Selected excerpt >>

=======

Mapping of Olivine Rich Layer in Nectaris Basalts Using Moon

46th Lunar and Planetary Science Conference (2015)
1973.pdf
MAPPING OF OLIVINE RICH LAYER IN NECTRIS BASALTS USING MOON MINERALOGICAL
MAPPER (M3) DATA ONBOARD CHANDRAYAAN-1. Prabhjot Kaur1, 2, Prakash Chauhan1 and A. S. Rajawat1, 1Space Applications Centre, Ahmedabad, India-380058 ([email protected]), 2Nirma University, Ahmedabad, India-382481.
Introduction: Mare Nectaris is a multiring basin of
860 km diameter centered at 16º S, 34º E and located
on the eastern near side of the Moon. The basin exhibit
diverse geologic units, including mare basalts, dark
mantle or pyroclastic deposits of volcanic origin [1, 2].
The basin is heavily influenced by the ejecta cover
emplaced by the large craters such as Theophilus and
Madler and encloses many dark-halo craters (DHCs)
[3]. Previous studies suggested that Nectaris basin is
filled by two and possibly three basalt units and is
dominated by one with a high alumina (HA) composition (Iltm). Spectral profiles of the craters from Clementine data show two mineralogies- Unit Iltm may be
composed of two contemporaneous mare basalt flows,
both of a HA composition and a small mid-Ti unit caps
the near-center of Mare Nectaris [4]. Beaumont L
represents one such DHC of ~4 km (14.2º S 30.0º E)

=======

Data extracts >>
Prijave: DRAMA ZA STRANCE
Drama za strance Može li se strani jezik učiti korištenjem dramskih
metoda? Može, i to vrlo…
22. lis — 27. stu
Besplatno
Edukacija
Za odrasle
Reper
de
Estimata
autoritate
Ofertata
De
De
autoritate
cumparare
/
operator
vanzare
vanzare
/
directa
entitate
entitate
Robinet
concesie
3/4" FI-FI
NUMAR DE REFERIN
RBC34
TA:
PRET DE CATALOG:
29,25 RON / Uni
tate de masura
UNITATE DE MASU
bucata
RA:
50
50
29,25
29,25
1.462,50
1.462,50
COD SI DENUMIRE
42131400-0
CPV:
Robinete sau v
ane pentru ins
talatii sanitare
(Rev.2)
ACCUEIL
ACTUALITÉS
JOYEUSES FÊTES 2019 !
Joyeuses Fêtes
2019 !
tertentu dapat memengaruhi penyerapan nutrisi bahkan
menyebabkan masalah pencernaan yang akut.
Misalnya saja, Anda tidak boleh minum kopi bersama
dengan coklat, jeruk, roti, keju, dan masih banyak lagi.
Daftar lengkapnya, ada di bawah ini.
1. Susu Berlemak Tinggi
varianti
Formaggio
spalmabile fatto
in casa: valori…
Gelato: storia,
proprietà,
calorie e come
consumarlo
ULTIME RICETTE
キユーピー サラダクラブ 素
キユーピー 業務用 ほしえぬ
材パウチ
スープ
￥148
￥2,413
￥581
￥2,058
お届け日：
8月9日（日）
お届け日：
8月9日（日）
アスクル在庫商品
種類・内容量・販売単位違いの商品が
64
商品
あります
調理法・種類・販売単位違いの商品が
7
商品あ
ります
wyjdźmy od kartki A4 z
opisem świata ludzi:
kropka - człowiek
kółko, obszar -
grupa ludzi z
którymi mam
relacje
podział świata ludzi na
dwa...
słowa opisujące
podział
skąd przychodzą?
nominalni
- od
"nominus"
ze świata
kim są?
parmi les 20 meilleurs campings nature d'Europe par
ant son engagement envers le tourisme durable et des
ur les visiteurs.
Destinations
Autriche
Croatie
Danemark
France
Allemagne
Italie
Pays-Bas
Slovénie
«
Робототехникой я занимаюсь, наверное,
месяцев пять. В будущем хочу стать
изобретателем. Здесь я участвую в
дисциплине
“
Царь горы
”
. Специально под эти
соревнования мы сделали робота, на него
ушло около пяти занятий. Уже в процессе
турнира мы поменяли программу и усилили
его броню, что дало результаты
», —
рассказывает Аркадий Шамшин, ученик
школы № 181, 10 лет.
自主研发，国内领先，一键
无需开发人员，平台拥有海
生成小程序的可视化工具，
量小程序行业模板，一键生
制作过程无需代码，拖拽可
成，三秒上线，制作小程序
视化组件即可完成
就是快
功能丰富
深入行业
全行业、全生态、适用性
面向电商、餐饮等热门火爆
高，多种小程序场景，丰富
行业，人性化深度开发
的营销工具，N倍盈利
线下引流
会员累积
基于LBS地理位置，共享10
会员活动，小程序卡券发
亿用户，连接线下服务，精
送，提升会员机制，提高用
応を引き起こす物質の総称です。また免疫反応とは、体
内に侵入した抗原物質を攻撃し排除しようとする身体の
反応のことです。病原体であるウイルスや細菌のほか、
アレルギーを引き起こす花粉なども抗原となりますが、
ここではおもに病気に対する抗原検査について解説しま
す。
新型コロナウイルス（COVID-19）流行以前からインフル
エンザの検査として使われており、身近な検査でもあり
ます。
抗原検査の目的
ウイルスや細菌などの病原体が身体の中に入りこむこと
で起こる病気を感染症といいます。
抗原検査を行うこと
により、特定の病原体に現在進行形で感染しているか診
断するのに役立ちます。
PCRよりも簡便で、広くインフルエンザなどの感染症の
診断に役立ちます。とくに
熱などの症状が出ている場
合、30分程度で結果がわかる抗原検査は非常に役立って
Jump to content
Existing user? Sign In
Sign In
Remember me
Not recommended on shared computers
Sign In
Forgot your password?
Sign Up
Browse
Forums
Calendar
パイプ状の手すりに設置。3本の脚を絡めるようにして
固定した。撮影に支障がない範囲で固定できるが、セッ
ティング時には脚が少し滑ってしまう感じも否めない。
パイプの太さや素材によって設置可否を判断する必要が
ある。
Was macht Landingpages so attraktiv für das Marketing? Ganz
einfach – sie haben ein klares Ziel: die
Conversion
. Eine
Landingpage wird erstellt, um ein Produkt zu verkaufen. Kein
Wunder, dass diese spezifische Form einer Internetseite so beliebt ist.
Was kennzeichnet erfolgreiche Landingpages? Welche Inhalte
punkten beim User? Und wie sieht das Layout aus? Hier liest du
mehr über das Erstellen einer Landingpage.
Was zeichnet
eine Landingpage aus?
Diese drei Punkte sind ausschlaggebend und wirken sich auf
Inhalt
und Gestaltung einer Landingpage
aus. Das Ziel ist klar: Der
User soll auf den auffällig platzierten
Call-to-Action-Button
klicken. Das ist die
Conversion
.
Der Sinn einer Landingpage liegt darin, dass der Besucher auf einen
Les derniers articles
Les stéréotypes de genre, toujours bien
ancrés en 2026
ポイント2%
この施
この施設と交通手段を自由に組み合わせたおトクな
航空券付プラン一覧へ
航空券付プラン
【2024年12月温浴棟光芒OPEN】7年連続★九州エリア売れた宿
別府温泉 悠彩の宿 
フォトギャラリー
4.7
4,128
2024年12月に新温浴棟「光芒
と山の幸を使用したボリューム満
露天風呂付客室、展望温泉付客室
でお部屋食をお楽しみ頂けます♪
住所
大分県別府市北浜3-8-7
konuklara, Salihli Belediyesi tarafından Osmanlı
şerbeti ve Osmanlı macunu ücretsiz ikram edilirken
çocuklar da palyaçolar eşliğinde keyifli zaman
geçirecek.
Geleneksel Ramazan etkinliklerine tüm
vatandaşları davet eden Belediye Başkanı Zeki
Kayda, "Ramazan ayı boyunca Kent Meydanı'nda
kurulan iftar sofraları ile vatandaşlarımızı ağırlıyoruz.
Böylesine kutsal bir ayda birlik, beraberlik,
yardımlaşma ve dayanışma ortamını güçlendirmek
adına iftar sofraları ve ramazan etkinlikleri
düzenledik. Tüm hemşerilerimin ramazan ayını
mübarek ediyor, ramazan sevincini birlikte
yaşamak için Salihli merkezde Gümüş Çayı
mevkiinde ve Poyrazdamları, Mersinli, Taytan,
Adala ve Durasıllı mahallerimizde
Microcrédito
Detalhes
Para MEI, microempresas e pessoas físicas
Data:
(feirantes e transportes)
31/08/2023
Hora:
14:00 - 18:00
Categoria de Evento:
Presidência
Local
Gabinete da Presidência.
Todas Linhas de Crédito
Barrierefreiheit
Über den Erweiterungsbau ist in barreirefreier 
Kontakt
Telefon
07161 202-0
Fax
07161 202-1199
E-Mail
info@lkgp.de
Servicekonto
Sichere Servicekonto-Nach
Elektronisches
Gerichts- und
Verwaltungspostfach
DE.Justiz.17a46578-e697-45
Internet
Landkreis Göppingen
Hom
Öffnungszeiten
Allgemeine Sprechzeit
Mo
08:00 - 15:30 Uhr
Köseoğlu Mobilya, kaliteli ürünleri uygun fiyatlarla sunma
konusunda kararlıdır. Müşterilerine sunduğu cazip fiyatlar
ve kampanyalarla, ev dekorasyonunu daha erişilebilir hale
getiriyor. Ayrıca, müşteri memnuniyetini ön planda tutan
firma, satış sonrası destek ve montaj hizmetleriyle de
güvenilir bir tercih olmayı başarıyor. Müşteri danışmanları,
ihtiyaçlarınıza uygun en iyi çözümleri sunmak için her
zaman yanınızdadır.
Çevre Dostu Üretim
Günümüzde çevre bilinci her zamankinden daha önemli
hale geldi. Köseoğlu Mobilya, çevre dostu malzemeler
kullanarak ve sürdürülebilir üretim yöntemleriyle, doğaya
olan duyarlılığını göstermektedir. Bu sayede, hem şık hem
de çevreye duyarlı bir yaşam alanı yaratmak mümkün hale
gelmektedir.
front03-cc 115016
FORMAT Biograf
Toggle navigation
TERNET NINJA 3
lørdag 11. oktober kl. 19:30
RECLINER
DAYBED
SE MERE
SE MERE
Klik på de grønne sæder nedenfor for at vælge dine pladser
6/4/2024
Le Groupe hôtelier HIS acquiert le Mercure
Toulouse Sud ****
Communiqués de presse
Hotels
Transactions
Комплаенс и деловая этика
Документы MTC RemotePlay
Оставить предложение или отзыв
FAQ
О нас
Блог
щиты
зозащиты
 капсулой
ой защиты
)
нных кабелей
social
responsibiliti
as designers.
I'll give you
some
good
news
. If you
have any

=======

Tasks to perform >>
1/ Could you output the stretch of the Mare Nectaris abstract from "Introduction: Mare Nectaris" through "origin [1, 2]."?
2/ Which craters does the Mare Nectaris abstract mention by name?

Answers in order >>
1/
Introduction: Mare Nectaris is a multiring basin of
860 km diameter centered at 16º S, 34º E and located
on the eastern near side of the Moon. The basin exhibit
diverse geologic units, including mare basalts, dark
mantle or pyroclastic deposits of volcanic origin [1, 2].

2/ Theophilus, Madler, Beaumont L